Whatever pictures appear, omit them, and repeat the data below exactly.

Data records
□ □ □ □

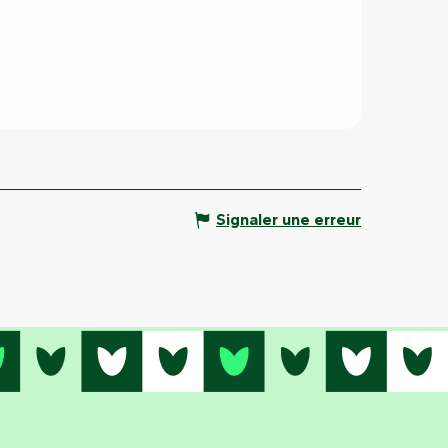
Signaler une erreur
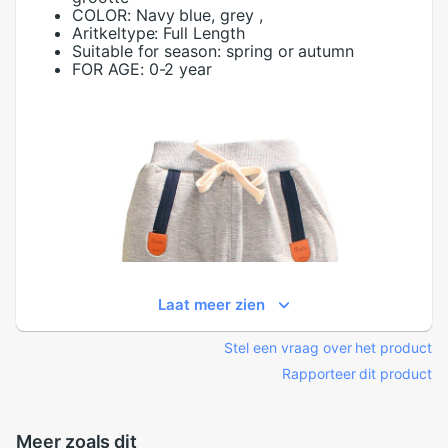
COLOR:
Navy blue, grey ,
Aritkeltype:
Full Length
Suitable for season:
spring or autumn
FOR AGE:
0-2 year
Laat meer zien
Stel een vraag over het product
Rapporteer dit product
Meer zoals dit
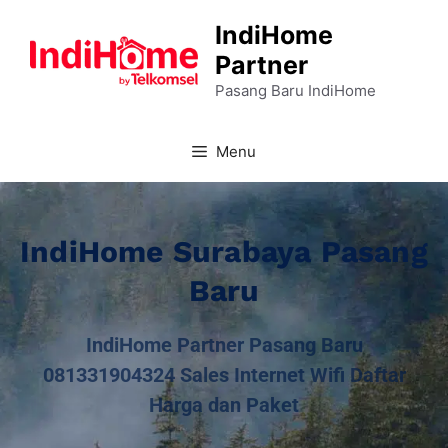
IndiHome
Partner
Pasang Baru IndiHome
Menu
IndiHome Surabaya Pasang
Baru
IndiHome Partner Pasang Baru
081331904324 Sales Internet Wifi Daftar
Harga dan Paket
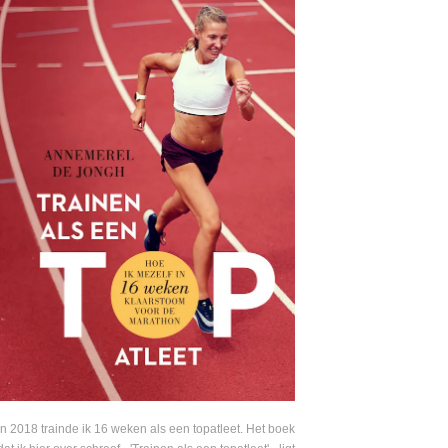
In 2018 trainde ik 16 weken als een topatleet. Het boek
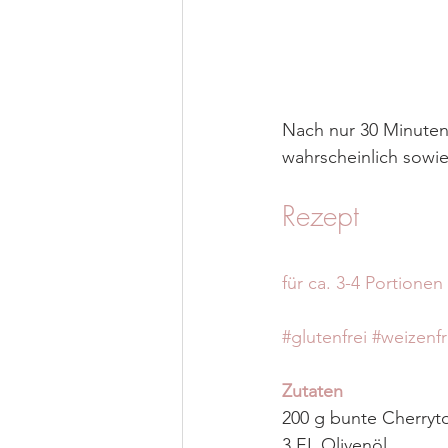
Nach nur 30 Minuten 
wahrscheinlich sowi
Rezept
für ca. 3-4 Portionen
#glutenfrei
#weizenfr
Zutaten
200 g bunte Cherry
3 EL Olivenöl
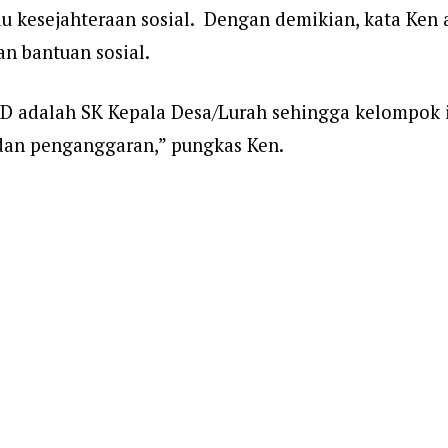
adu kesejahteraan sosial. Dengan demikian, kata Ke
n bantuan sosial.
KID adalah SK Kepala Desa/Lurah sehingga kelompok 
dan penganggaran,” pungkas Ken.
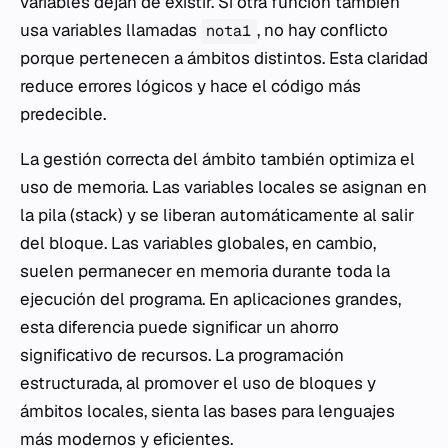
variables dejan de existir. Si otra función también
usa variables llamadas
, no hay conflicto
nota1
porque pertenecen a ámbitos distintos. Esta claridad
reduce errores lógicos y hace el código más
predecible.
La gestión correcta del ámbito también optimiza el
uso de memoria. Las variables locales se asignan en
la pila (
stack
) y se liberan automáticamente al salir
del bloque. Las variables globales, en cambio,
suelen permanecer en memoria durante toda la
ejecución del programa. En aplicaciones grandes,
esta diferencia puede significar un ahorro
significativo de recursos. La programación
estructurada, al promover el uso de bloques y
ámbitos locales, sienta las bases para lenguajes
más modernos y eficientes.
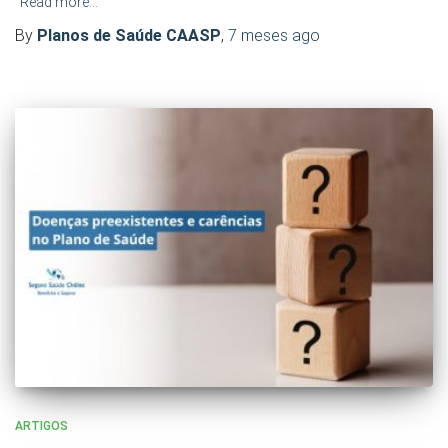
Read more…
By
Planos de Saúde CAASP
,
7 meses
ago
ARTIGOS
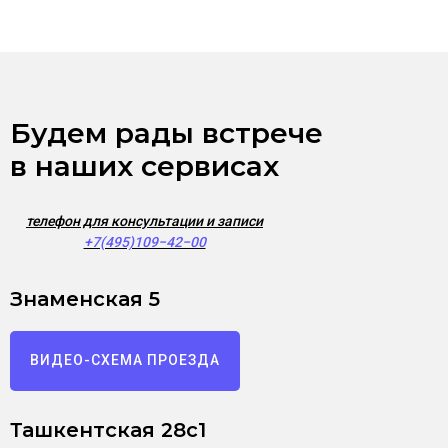
Будем рады встрече
в наших сервисах
телефон для консультации и записи
+7(495)109−42−00
Знаменская 5
ВИДЕО-СХЕМА ПРОЕЗДА
Ташкентская 28с1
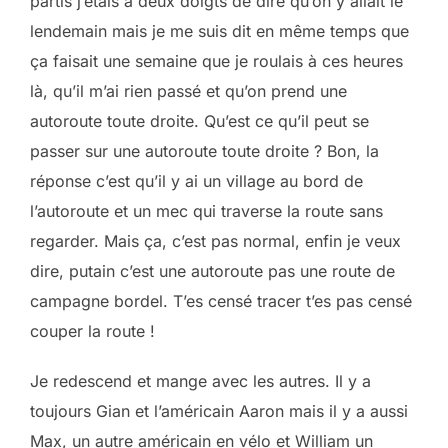
partis j’étais à deux doigts de dire qu’on y allait le
lendemain mais je me suis dit en même temps que
ça faisait une semaine que je roulais à ces heures
là, qu’il m’ai rien passé et qu’on prend une
autoroute toute droite. Qu’est ce qu’il peut se
passer sur une autoroute toute droite ? Bon, la
réponse c’est qu’il y ai un village au bord de
l’autoroute et un mec qui traverse la route sans
regarder. Mais ça, c’est pas normal, enfin je veux
dire, putain c’est une autoroute pas une route de
campagne bordel. T’es censé tracer t’es pas censé
couper la route !
Je redescend et mange avec les autres. Il y a
toujours Gian et l’américain Aaron mais il y a aussi
Max, un autre américain en vélo et William un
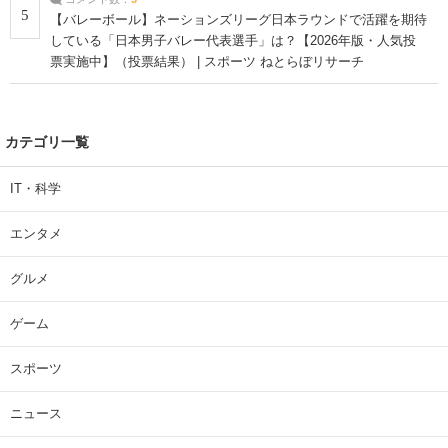
5
【バレーボール】ネーションズリーグ日本ラウンドで活躍を期待
している「日本男子バレー代表選手」は？【2026年版・人気投
票実施中】（投票結果） | スポーツ ねとらぼリサーチ
カテゴリ一覧
IT・科学
エンタメ
グルメ
ゲーム
スポーツ
ニュース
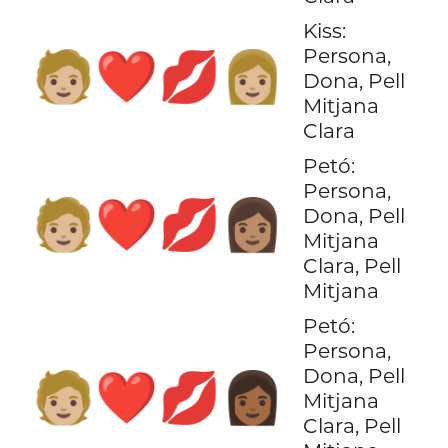
Kiss:
Persona,
🧑🏼‍❤️‍💋‍👩🏼
Dona, Pell
Mitjana
Clara
Petó:
Persona,
🧑🏼‍❤️‍💋‍👩🏽
Dona, Pell
Mitjana
Clara, Pell
Mitjana
Petó:
Persona,
Dona, Pell
🧑🏼‍❤️‍💋‍👩🏾
Mitjana
Clara, Pell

□ □ □ □

▶ Your solution
Signaler une erreur
COLOR:
Navy blue, grey ,
Aritkeltype:
Full Length
Suitable for season:
spring or autumn
FOR AGE:
0-2 year
Laat meer zien
Stel een vraag over het product
Rapporteer dit product
Meer zoals dit
IndiHome
Partner
Pasang Baru IndiHome
Menu
IndiHome Surabaya Pasang
Baru
IndiHome Partner Pasang Baru
081331904324 Sales Internet Wifi Daftar
Harga dan Paket
In 2018 trainde ik 16 weken als een topatleet. Het boek
Nach nur 30 Minuten 
wahrscheinlich sowi
Rezept
für ca. 3-4 Portionen
#glutenfrei
#weizenfr
Zutaten
200 g bunte Cherry
3 EL Olivenöl
adu kesejahteraan sosial. Dengan demikian, kata Ke
n bantuan sosial.
KID adalah SK Kepala Desa/Lurah sehingga kelompok 
dan penganggaran,” pungkas Ken.
variables dejan de existir. Si otra función también
usa variables llamadas
, no hay conflicto
nota1
porque pertenecen a ámbitos distintos. Esta claridad
reduce errores lógicos y hace el código más
predecible.
La gestión correcta del ámbito también optimiza el
uso de memoria. Las variables locales se asignan en
la pila (
stack
) y se liberan automáticamente al salir
del bloque. Las variables globales, en cambio,
suelen permanecer en memoria durante toda la
ejecución del programa. En aplicaciones grandes,
esta diferencia puede significar un ahorro
significativo de recursos. La programación
estructurada, al promover el uso de bloques y
ámbitos locales, sienta las bases para lenguajes
más modernos y eficientes.
Read more…
By
Planos de Saúde CAASP
,
7 meses
ago
ARTIGOS
Будем рады встрече
в наших сервисах
телефон для консультации и записи
+7(495)109−42−00
Знаменская 5
ВИДЕО-СХЕМА ПРОЕЗДА
Ташкентская 28с1
partis j’étais à deux doigts de dire qu’on y allait le
lendemain mais je me suis dit en même temps que
ça faisait une semaine que je roulais à ces heures
là, qu’il m’ai rien passé et qu’on prend une
autoroute toute droite. Qu’est ce qu’il peut se
passer sur une autoroute toute droite ? Bon, la
réponse c’est qu’il y ai un village au bord de
l’autoroute et un mec qui traverse la route sans
regarder. Mais ça, c’est pas normal, enfin je veux
dire, putain c’est une autoroute pas une route de
campagne bordel. T’es censé tracer t’es pas censé
couper la route !
Je redescend et mange avec les autres. Il y a
toujours Gian et l’américain Aaron mais il y a aussi
Max, un autre américain en vélo et William un
5
【バレーボール】ネーションズリーグ日本ラウンドで活躍を期待
している「日本男子バレー代表選手」は？【2026年版・人気投
票実施中】（投票結果） | スポーツ ねとらぼリサーチ
カテゴリ一覧
IT・科学
エンタメ
グルメ
ゲーム
スポーツ
ニュース
Kiss:
Persona,
🧑🏼‍❤️‍💋‍👩🏼
Dona, Pell
Mitjana
Clara
Petó:
Persona,
🧑🏼‍❤️‍💋‍👩🏽
Dona, Pell
Mitjana
Clara, Pell
Mitjana
Petó:
Persona,
Dona, Pell
🧑🏼‍❤️‍💋‍👩🏾
Mitjana
Clara, Pell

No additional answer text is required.